◆ Things to do:
#1 In the passage on the court fight over ERISA and local health care laws, what does the Golden Gate Restaurant Assn. plan to do if its emergency request is denied?
#2 Continue the passage on the court fight over ERISA and local health care laws, starting after its last sentence.

◆ Passage:
........

Health system reform can take on many different forms and is an area traditionally left to state and local authorities, Do said. In the absence of a national solution, "there shouldn't be a broad application of ERISA that would prevent local and state government from taking measures to reform their own health care system."
But dissenting judges said the ruling stands in clear opposition to the 4th Circuit case, and they said so-called "fair share" or "pay-or-play" laws impose the type of burdensome employer directives that ERISA sought to prevent.
"If our decision in this [9th Circuit] case remains good law, similar laws will become commonplace, and the congressional goal of national uniformity in the area of employer-provided health care will be thoroughly undermined, with significant adverse consequences to employers and employees alike," Judge Milan D. Smith Jr. wrote.
That fear spurred the Golden Gate Restaurant Assn. to file an emergency appeal asking U.S. Supreme Court Justice Anthony M. Kennedy to block the 9th Circuit ruling. If the request is denied, the trade group will petition the full court.

........

(Stored rows)
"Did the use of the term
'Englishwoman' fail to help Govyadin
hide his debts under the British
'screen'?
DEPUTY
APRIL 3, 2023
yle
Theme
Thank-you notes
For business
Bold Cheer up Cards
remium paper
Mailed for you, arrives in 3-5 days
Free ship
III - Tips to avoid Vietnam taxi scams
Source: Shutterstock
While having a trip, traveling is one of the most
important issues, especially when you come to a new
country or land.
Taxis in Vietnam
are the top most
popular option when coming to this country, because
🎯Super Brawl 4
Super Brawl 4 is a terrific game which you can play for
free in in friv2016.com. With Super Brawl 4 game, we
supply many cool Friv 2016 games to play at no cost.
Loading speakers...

........

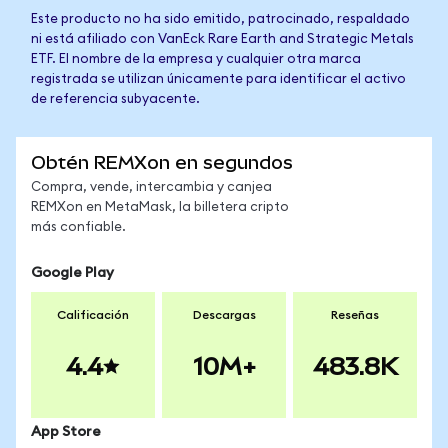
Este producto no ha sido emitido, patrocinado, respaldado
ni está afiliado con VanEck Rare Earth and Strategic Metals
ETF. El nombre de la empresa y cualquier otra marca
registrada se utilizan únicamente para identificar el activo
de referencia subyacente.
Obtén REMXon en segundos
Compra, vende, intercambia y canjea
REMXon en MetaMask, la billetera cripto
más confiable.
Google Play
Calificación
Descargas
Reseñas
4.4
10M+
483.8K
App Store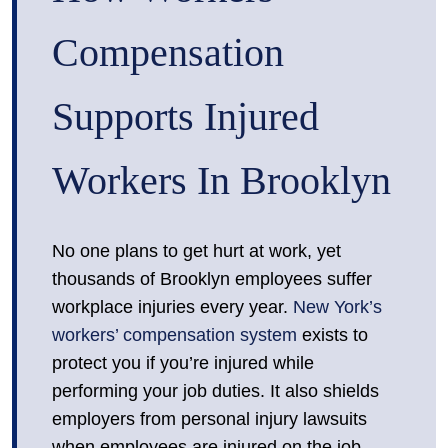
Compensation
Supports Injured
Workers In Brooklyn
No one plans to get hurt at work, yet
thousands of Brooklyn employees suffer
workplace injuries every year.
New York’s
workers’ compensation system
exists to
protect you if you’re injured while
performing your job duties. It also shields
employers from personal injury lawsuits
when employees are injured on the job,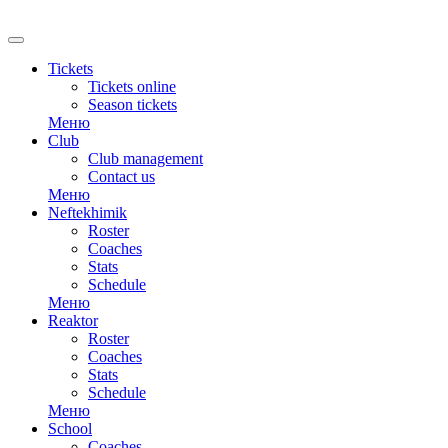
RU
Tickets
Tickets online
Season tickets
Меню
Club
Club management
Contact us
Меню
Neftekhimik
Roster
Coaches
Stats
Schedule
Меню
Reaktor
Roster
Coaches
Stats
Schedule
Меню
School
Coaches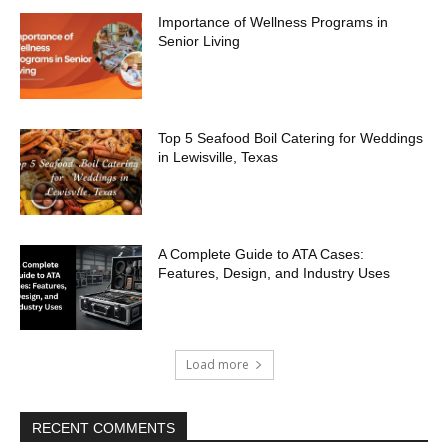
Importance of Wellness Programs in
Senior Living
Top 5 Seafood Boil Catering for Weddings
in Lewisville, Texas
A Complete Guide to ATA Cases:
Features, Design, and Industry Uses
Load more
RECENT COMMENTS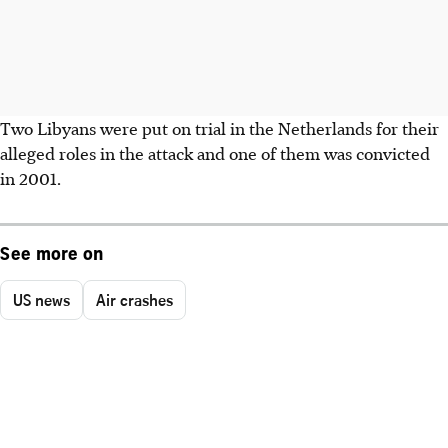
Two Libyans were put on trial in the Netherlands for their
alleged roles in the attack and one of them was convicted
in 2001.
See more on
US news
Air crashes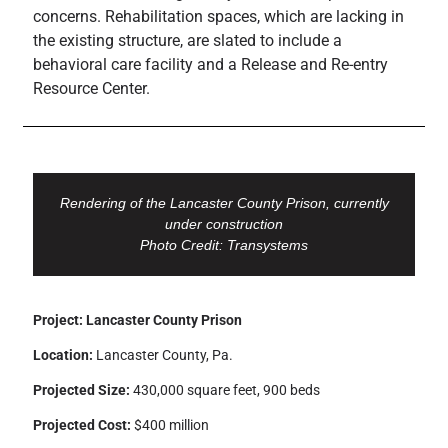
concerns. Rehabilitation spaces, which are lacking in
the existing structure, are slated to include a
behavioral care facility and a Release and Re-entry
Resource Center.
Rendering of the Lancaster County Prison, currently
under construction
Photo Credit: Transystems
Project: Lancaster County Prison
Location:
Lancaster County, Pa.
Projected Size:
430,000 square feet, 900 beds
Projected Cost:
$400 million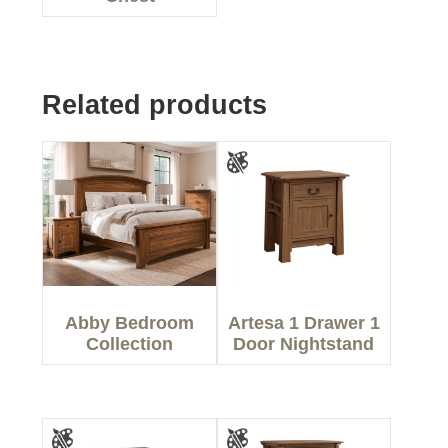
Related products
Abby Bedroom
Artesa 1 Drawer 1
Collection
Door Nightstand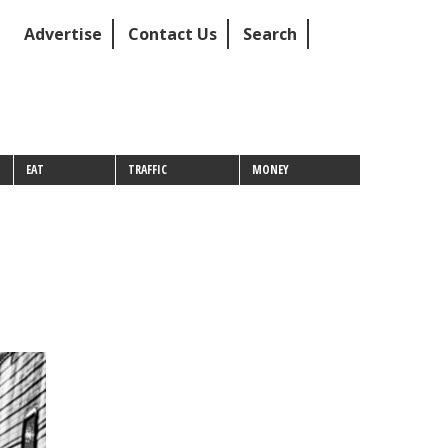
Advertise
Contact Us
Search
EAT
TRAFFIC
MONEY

........

◆ Task results:
#1 It will petition the full court.

#2
The ordinance imposes a variety of costly administrative burdens on businesses that ultimately could force employers to drop coverage, said GGRA Executive Director Kevin Westlye. "There is no real reform here. We have a problem that needs to be addressed on a national basis" rather than through a maze of differing local laws, he added.
The CMA's Do noted that the 9th Circuit took the unusual step of issuing a written opinion with its decision not to rehear the case. "That does speak to how important the 9th Circuit feels this issue is and would signal to the Supreme Court that it's something they should pay attention to." If the high court accepts the case, the CMA plans to weigh in with a friend-of-the-court brief.
San Francisco's Chhabria said the high court may be reticent to get involved in the case with the health system reform debate still evolving at the federal level. "Anything adopted nationally is going to have an impact on what local government can do."